Stored items from a collection
== Segment start ==

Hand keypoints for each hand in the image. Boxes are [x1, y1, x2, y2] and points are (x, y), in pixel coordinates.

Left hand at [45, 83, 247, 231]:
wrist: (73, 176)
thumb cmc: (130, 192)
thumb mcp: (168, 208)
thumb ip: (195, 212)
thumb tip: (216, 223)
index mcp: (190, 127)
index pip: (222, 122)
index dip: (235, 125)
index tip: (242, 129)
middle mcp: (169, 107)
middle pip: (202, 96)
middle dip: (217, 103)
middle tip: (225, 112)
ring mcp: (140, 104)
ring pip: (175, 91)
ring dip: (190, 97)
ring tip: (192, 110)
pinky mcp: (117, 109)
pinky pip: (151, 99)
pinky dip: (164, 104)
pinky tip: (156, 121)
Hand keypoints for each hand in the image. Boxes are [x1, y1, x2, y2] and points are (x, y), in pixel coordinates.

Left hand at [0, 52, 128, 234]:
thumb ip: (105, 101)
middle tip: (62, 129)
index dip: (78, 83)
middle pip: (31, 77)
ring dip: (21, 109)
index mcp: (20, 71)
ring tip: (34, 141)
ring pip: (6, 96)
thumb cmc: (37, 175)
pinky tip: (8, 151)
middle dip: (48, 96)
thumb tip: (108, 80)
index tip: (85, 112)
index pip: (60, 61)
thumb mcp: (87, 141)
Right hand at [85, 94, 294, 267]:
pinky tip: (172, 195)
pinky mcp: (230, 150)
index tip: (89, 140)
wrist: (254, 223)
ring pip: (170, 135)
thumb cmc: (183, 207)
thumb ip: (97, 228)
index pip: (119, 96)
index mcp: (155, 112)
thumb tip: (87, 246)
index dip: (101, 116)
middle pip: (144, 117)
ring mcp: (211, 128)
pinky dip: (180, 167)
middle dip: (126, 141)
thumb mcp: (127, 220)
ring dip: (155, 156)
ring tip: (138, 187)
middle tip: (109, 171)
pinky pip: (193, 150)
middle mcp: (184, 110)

== Segment end ==

- [What is needed]: Reproduce the entries exactly, starting at their first line and stopping after the line with "pinky mcp: (117, 109)".

- [Result]:
Hand keypoints for each hand in the image. Boxes are [x1, y1, x2, y2] and points are (x, y), in pixel coordinates.

Left hand at [45, 83, 247, 231]:
wrist: (73, 176)
thumb cmc: (130, 192)
thumb mcp: (168, 208)
thumb ip: (195, 212)
thumb tip: (216, 223)
index mcp: (190, 127)
index pip: (222, 122)
index dip: (235, 125)
index tip: (242, 129)
middle mcp: (169, 107)
middle pip: (202, 96)
middle dip: (217, 103)
middle tip: (225, 112)
ring mcp: (140, 104)
ring pip: (175, 91)
ring dip: (190, 97)
ring tip: (192, 110)
pinky mcp: (117, 109)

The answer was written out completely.